Franchise

Fruition News

Fruition Tuition is offering families a wide range of tuition support to ensure your child will commence 2010 with understanding, confidence, independence and great learning strategies.

Shop 11 Strathpine Square 328 Gympie Rd STRATHPINE opposite Westfield Strathpine. Bookings now:  +61 7 3881 1350.

 

Corporate History

In late 1993, Antony and Sherrin Gugenberger resigned from the Queensland Education Department and co-founded a company that now is called Fruition Australia Pty Ltd.

Antony was initially a secondary school teacher in the areas of Science and Maths:  Physics, Chemistry, Maths B and C. He completed his Diploma of Education in 1986 and was posted to Middlemount State High School in central Queensland. After a couple of years he completed a Grad Dip of Computer Education. Antony became a subject area coordinator and wrote work programs that the Board of Senior Secondary School Education used as model programs for the rest of the state.

Sherrin was originally a secondary school music teacher having acquired a Bachelor of Arts: Music Education Degree from the Queensland Conservatorium of Music. After six years of secondary school teaching in Brisbane, she accepted a secondment to the Queensland Education Department as a consultant for the Alcohol and Drug Education Unit. Her secondment led her to provide professional development training for high school teachers in Central and North Western Regions of Queensland. She was posted to Central Regional Office and based in Rockhampton. After her consultancy, she was promoted to the position of Senior Mistress/Deputy Principal, and was subsequently posted to Middlemount State High School.

In the middle of 1991, Antony and Sherrin were re-located to Brisbane. During 1993, when Sherrin was a Deputy Principal at Ferny Grove State High School, she came in contact with the software that Fruition now uses, as Education Queensland was trialling the software at her school. By the end of 1993, Antony and Sherrin had resigned from the Department, established a Company called Applied Learning Systems (ALS) and located a Learning Centre in Upper Mount Gravatt.
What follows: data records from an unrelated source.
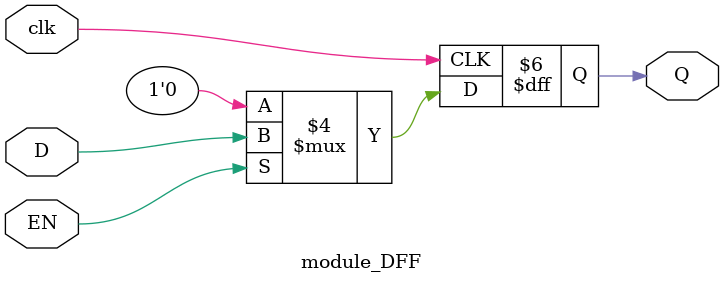
<source format=sv>
`timescale 1ns / 1ps


module module_DFF (
    input     logic    D, // Data Input
    input     logic    clk, // Clock Input
    input     logic    EN, // Reset input 
    output    logic    Q       // Q output
    );
//-------------Code Starts Here---------
    always_ff @ ( posedge clk)
        if (~EN) begin
        Q <= 1'b0;
        end  else begin
        Q <= D;
        end

endmodule 

</source>
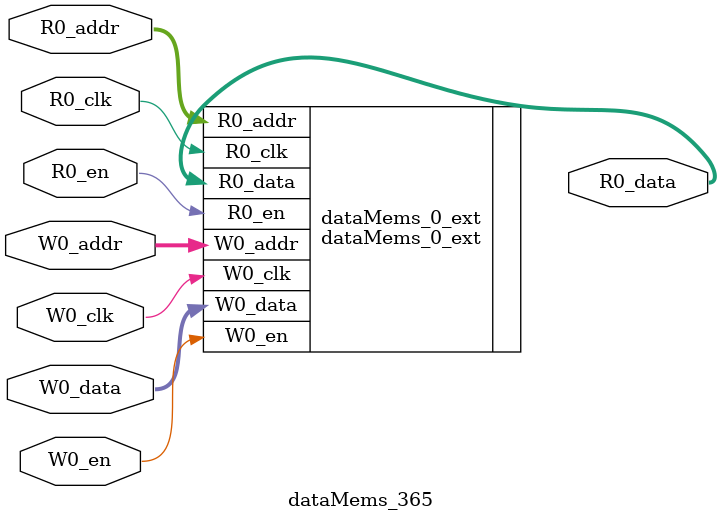
<source format=sv>
`ifndef RANDOMIZE
  `ifdef RANDOMIZE_REG_INIT
    `define RANDOMIZE
  `endif // RANDOMIZE_REG_INIT
`endif // not def RANDOMIZE
`ifndef RANDOMIZE
  `ifdef RANDOMIZE_MEM_INIT
    `define RANDOMIZE
  `endif // RANDOMIZE_MEM_INIT
`endif // not def RANDOMIZE

`ifndef RANDOM
  `define RANDOM $random
`endif // not def RANDOM

// Users can define 'PRINTF_COND' to add an extra gate to prints.
`ifndef PRINTF_COND_
  `ifdef PRINTF_COND
    `define PRINTF_COND_ (`PRINTF_COND)
  `else  // PRINTF_COND
    `define PRINTF_COND_ 1
  `endif // PRINTF_COND
`endif // not def PRINTF_COND_

// Users can define 'ASSERT_VERBOSE_COND' to add an extra gate to assert error printing.
`ifndef ASSERT_VERBOSE_COND_
  `ifdef ASSERT_VERBOSE_COND
    `define ASSERT_VERBOSE_COND_ (`ASSERT_VERBOSE_COND)
  `else  // ASSERT_VERBOSE_COND
    `define ASSERT_VERBOSE_COND_ 1
  `endif // ASSERT_VERBOSE_COND
`endif // not def ASSERT_VERBOSE_COND_

// Users can define 'STOP_COND' to add an extra gate to stop conditions.
`ifndef STOP_COND_
  `ifdef STOP_COND
    `define STOP_COND_ (`STOP_COND)
  `else  // STOP_COND
    `define STOP_COND_ 1
  `endif // STOP_COND
`endif // not def STOP_COND_

// Users can define INIT_RANDOM as general code that gets injected into the
// initializer block for modules with registers.
`ifndef INIT_RANDOM
  `define INIT_RANDOM
`endif // not def INIT_RANDOM

// If using random initialization, you can also define RANDOMIZE_DELAY to
// customize the delay used, otherwise 0.002 is used.
`ifndef RANDOMIZE_DELAY
  `define RANDOMIZE_DELAY 0.002
`endif // not def RANDOMIZE_DELAY

// Define INIT_RANDOM_PROLOG_ for use in our modules below.
`ifndef INIT_RANDOM_PROLOG_
  `ifdef RANDOMIZE
    `ifdef VERILATOR
      `define INIT_RANDOM_PROLOG_ `INIT_RANDOM
    `else  // VERILATOR
      `define INIT_RANDOM_PROLOG_ `INIT_RANDOM #`RANDOMIZE_DELAY begin end
    `endif // VERILATOR
  `else  // RANDOMIZE
    `define INIT_RANDOM_PROLOG_
  `endif // RANDOMIZE
`endif // not def INIT_RANDOM_PROLOG_

// Include register initializers in init blocks unless synthesis is set
`ifndef SYNTHESIS
  `ifndef ENABLE_INITIAL_REG_
    `define ENABLE_INITIAL_REG_
  `endif // not def ENABLE_INITIAL_REG_
`endif // not def SYNTHESIS

// Include rmemory initializers in init blocks unless synthesis is set
`ifndef SYNTHESIS
  `ifndef ENABLE_INITIAL_MEM_
    `define ENABLE_INITIAL_MEM_
  `endif // not def ENABLE_INITIAL_MEM_
`endif // not def SYNTHESIS

module dataMems_365(	// @[generators/ara/src/main/scala/UnsafeAXI4ToTL.scala:365:62]
  input  [4:0]  R0_addr,
  input         R0_en,
  input         R0_clk,
  output [66:0] R0_data,
  input  [4:0]  W0_addr,
  input         W0_en,
  input         W0_clk,
  input  [66:0] W0_data
);

  dataMems_0_ext dataMems_0_ext (	// @[generators/ara/src/main/scala/UnsafeAXI4ToTL.scala:365:62]
    .R0_addr (R0_addr),
    .R0_en   (R0_en),
    .R0_clk  (R0_clk),
    .R0_data (R0_data),
    .W0_addr (W0_addr),
    .W0_en   (W0_en),
    .W0_clk  (W0_clk),
    .W0_data (W0_data)
  );
endmodule


</source>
Originally, the Learning Centre housed twenty-five (25) computers in a large office space that previously had been a Commonwealth Bank. Throughout the early operations, Sherrin and Antony came in touch with TM5 a group of lawyers, accountants and designers who specialised in Trade Marketing. As a result, and after some set backs, Fruition was conceptualised with its dynamic and distinctive character, colours, position statement and icon.

In 1995, Antony and Sherrin took six computers from the site at Upper Mount Gravatt and established a boutique learning centre at Oriel Road in Clayfield. This proved a most successful initiative and formed the basis of the model for smaller learning centres that characterise Fruition Tuition today.

As a result, the large learning centre at Upper Mount Gravatt was dismantled and divided into smaller centres over time. Ferny Grove State High School invited Fruition to operate a learning centre in their school grounds after school hours and this occurred for approximately eighteen months. The next centre was located at the Metropol Shopping Centre at Carindale, and then followed the Everton Hills Centre. The Clayfield Learning Centre was relocated from Oriel Road to the corner of Sandgate Road and Adelaide Streets in 1996; this is now the location of the National Office. For several years, Fruition Tuition, as it was now called operated with four learning centres. In approximately 1998, Fruition began to expand its operation to include learning centres at Bulimba, Rosalie, Sunnybank, Windsor and finally Yeronga. The Windsor learning centre was relocated to Days Road the Grange at Easter time 2004.  Yeronga joined in with Indooroopilly.

Antony and Sherrin set some goals at the very beginning of their business. They understood the principles of duplication and were keen to document systems and processes as they developed their business. The entire project required positive attitudes, high risk taking ability, stickability, faith and the capacity to explore and investigate ways to make Fruition a viable and sustainable business. The most difficult areas proved to be sales, promotion and marketing, and staffing. While they always dreamed of a national company with fifty (50) learning centres, there were many periods in time when they were grateful just to survive another day.

Some of the most foundational precepts or principles that underpinned the operations of Fruition were centred around free enterprise precepts of reward for effort, being a server of others, seeking first to understand and then to be understood, honesty,  and old fashioned integrity 'do what you say you are going to do'. There was an instinctive urge to make a significant difference to the lives of the students and families they had the privilege and honour to assist. In 1997 Fruition was dedicated to God and Antony and Sherrin realised that their business was a kind of ministry to children and families.

Antony explored many options to try to find the best way to link staff to the success of the individual centres. Profit sharing, bonus systems, and a variety of managerial levels with differing responsibilities linked to salary packages were implemented and evaluated. Franchising was explored with a variety of experts over a number of years as Antony and Sherrin knew that for them to achieve their original goal of creating a vibrant national company, they needed to surround themselves with like-minded people. Franchising was introduced in mid 2005.